◆ Exercise aim
Could you restate the data word for word and drop the pictures?

◆ Input data
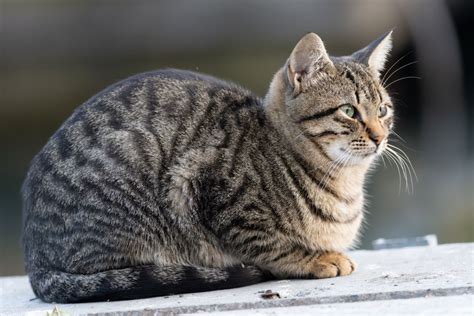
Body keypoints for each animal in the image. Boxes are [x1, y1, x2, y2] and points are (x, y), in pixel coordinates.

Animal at [21, 30, 392, 302]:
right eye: (348, 111)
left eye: (383, 110)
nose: (379, 136)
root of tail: (35, 262)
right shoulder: (209, 190)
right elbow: (271, 244)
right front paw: (317, 258)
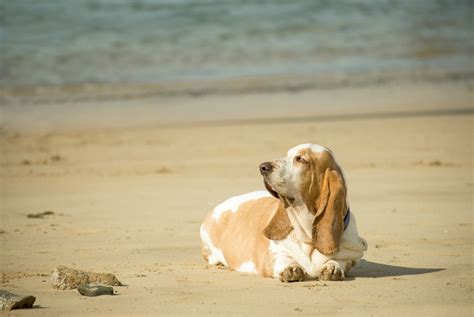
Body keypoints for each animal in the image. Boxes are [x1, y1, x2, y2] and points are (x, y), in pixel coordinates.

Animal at [200, 144, 366, 280]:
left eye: (301, 159)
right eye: (287, 155)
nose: (263, 167)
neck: (307, 237)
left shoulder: (350, 257)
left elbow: (339, 260)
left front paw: (332, 267)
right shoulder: (272, 255)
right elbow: (283, 259)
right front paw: (291, 268)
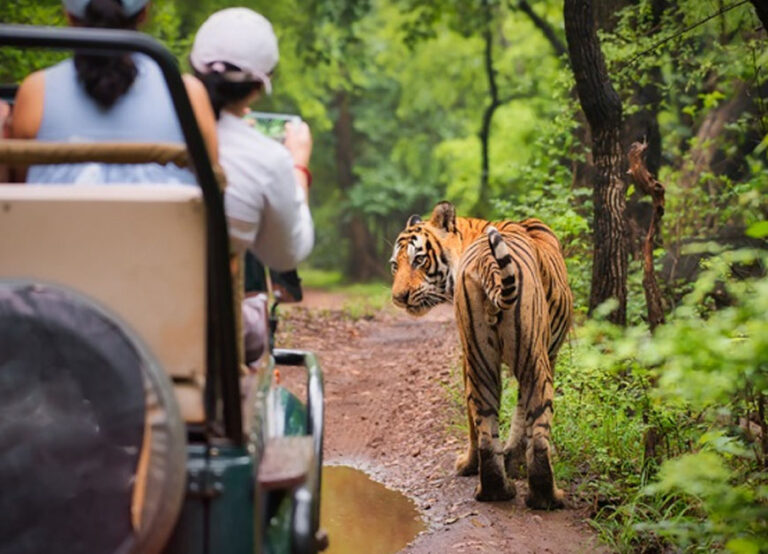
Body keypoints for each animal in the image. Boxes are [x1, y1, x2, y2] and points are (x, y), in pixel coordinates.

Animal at [390, 201, 573, 509]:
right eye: (395, 265)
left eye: (419, 260)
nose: (398, 298)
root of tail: (489, 261)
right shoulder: (550, 353)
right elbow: (522, 415)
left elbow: (495, 413)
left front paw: (496, 462)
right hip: (533, 361)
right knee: (538, 433)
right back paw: (545, 497)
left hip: (481, 360)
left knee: (485, 426)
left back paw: (495, 489)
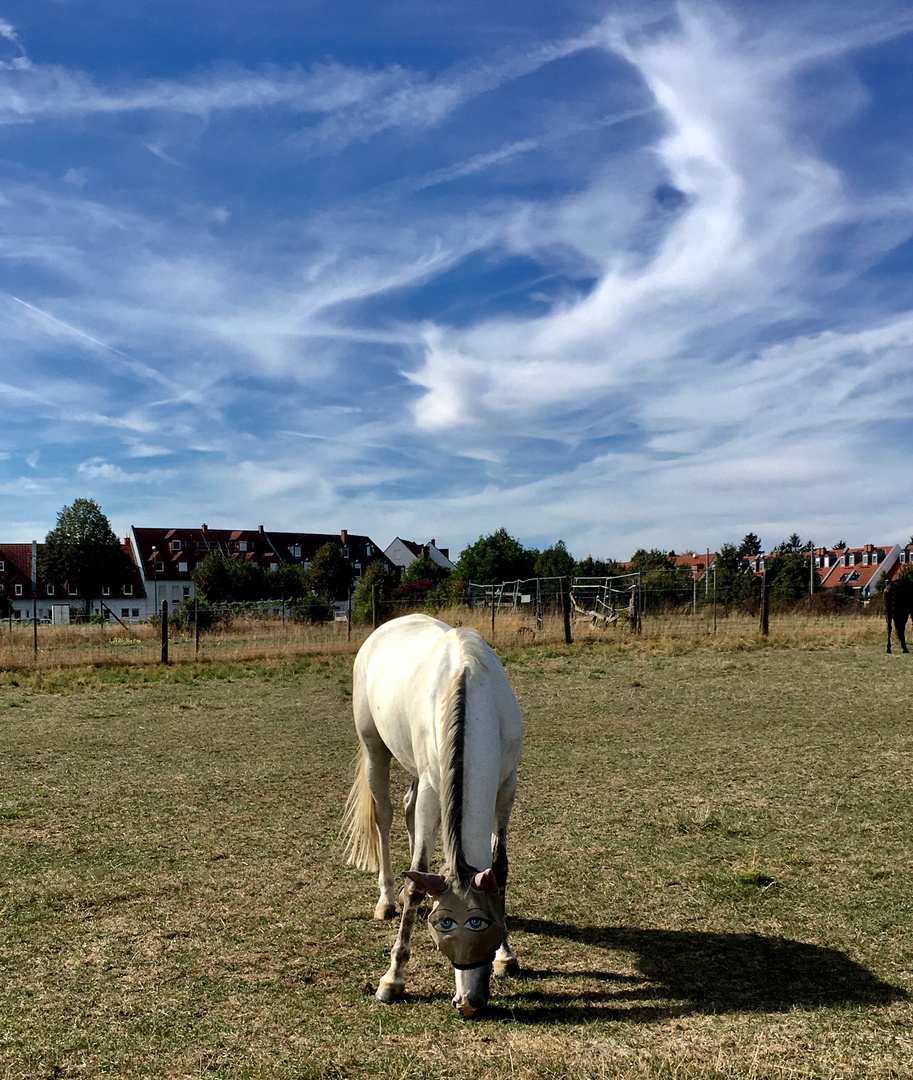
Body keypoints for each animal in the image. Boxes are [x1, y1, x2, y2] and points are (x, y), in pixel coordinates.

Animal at [341, 613, 522, 1015]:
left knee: (408, 808)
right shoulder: (432, 789)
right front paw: (392, 980)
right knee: (386, 815)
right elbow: (415, 881)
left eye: (485, 924)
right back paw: (386, 899)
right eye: (444, 925)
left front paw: (506, 957)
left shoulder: (506, 787)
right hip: (375, 749)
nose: (468, 1003)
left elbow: (499, 869)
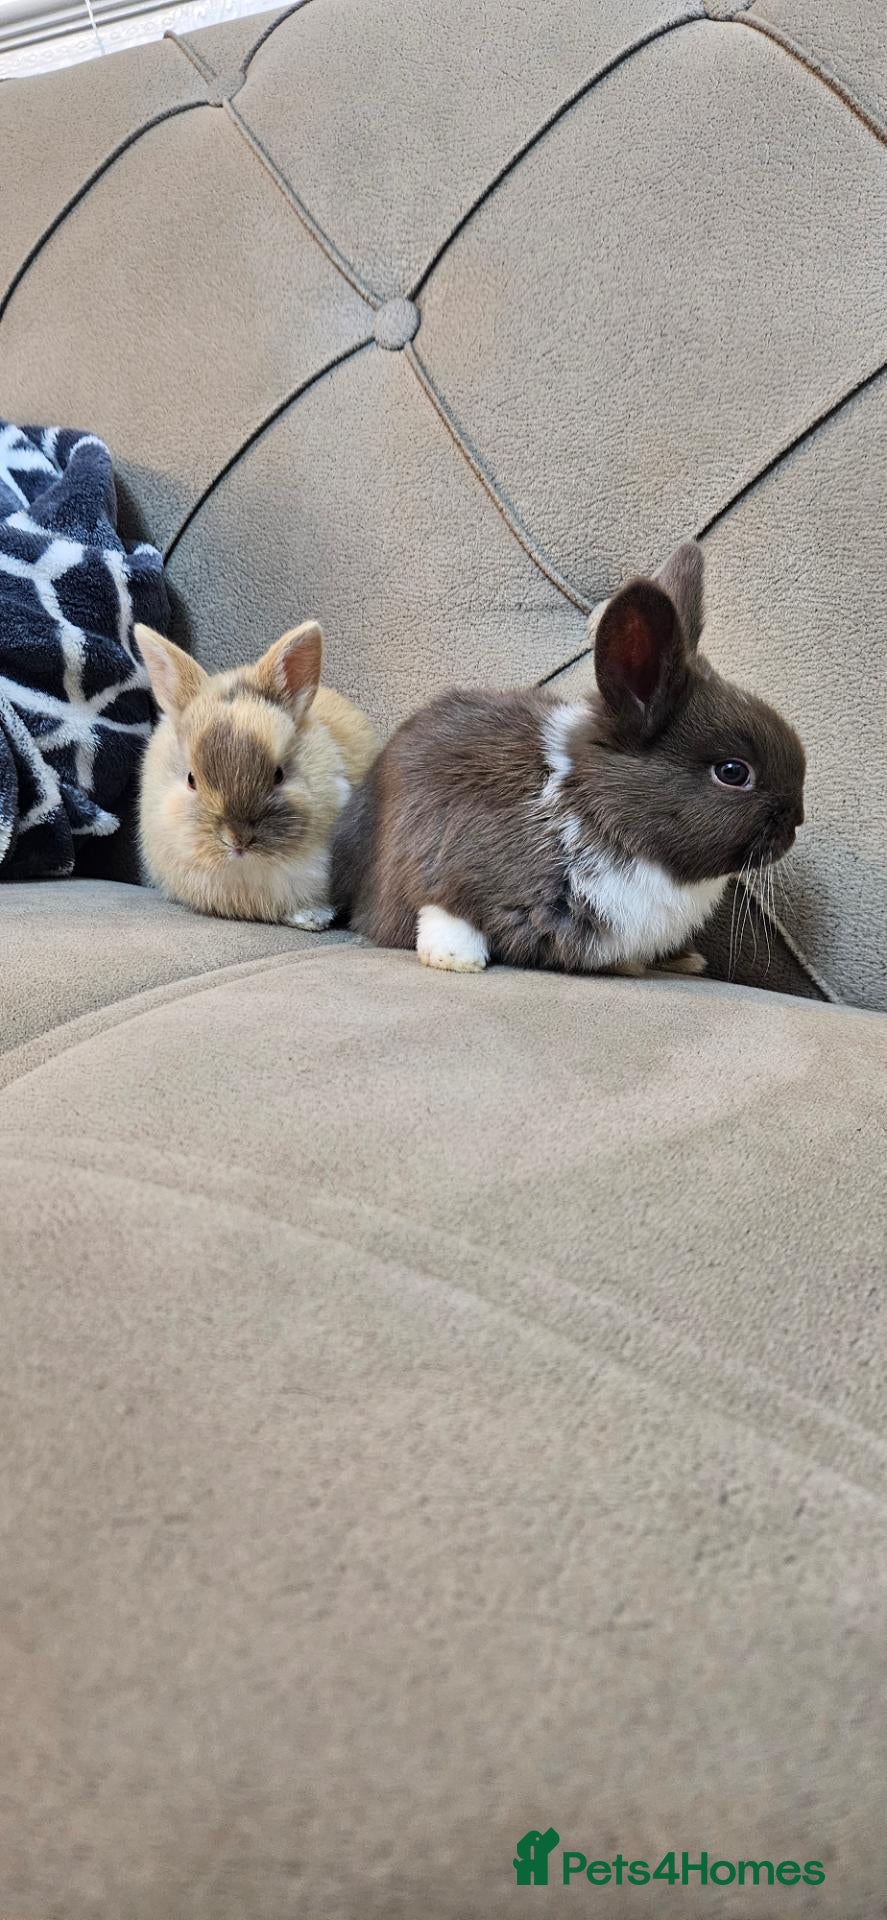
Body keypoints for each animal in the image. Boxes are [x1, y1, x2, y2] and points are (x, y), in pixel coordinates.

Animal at [330, 542, 805, 976]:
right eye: (733, 772)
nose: (795, 822)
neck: (592, 809)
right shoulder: (440, 848)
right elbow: (443, 907)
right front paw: (455, 958)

◆ Written solution
Body keypoints for each animal in the image. Boxes are [x1, y1, x2, y2] and points are (x, y), in pixel coordinates.

Animal at [21, 30, 392, 302]:
right eye: (348, 111)
left eye: (383, 110)
nose: (379, 136)
root of tail: (35, 262)
right shoulder: (209, 190)
right elbow: (271, 244)
right front paw: (317, 258)
Body keypoints for each animal in the image. Boxes are [x1, y1, x2, y2] and points are (x, y), in pixel coordinates.

Animal at [200, 144, 366, 280]:
left eye: (301, 159)
right eye: (287, 155)
nose: (263, 167)
neck: (307, 237)
left shoulder: (350, 257)
left elbow: (339, 260)
left front paw: (332, 267)
right shoulder: (272, 255)
right elbow: (283, 259)
right front paw: (291, 268)
Body keypoints for each animal in the image. Boxes are [x1, y1, x2, y2] and points are (x, y), in pixel coordinates.

Animal at [390, 201, 573, 509]:
right eye: (395, 265)
left eye: (419, 260)
nose: (398, 298)
root of tail: (489, 261)
right shoulder: (550, 353)
right elbow: (522, 415)
left elbow: (495, 413)
left front paw: (496, 462)
right hip: (533, 361)
right knee: (538, 433)
right back paw: (545, 497)
left hip: (481, 360)
left knee: (485, 426)
left back paw: (495, 489)
Body keypoints for each animal in the image. Boxes are [x1, y1, x2, y2] and points are (x, y), in pixel coordinates.

Animal at [341, 613, 522, 1015]:
left knee: (408, 808)
right shoulder: (432, 789)
right front paw: (392, 980)
right knee: (386, 815)
right elbow: (415, 881)
left eye: (485, 924)
right back paw: (386, 899)
right eye: (444, 925)
left front paw: (506, 957)
left shoulder: (506, 787)
right hip: (375, 749)
nose: (468, 1003)
left elbow: (499, 869)
Body keypoints for each animal in the image. Boxes are [x1, y1, x2, y2] and points are (x, y), in pixel coordinates.

Animal at [330, 542, 805, 976]:
right eye: (733, 772)
nose: (795, 822)
neck: (592, 809)
right shoulder: (440, 848)
right elbow: (443, 907)
right front paw: (455, 958)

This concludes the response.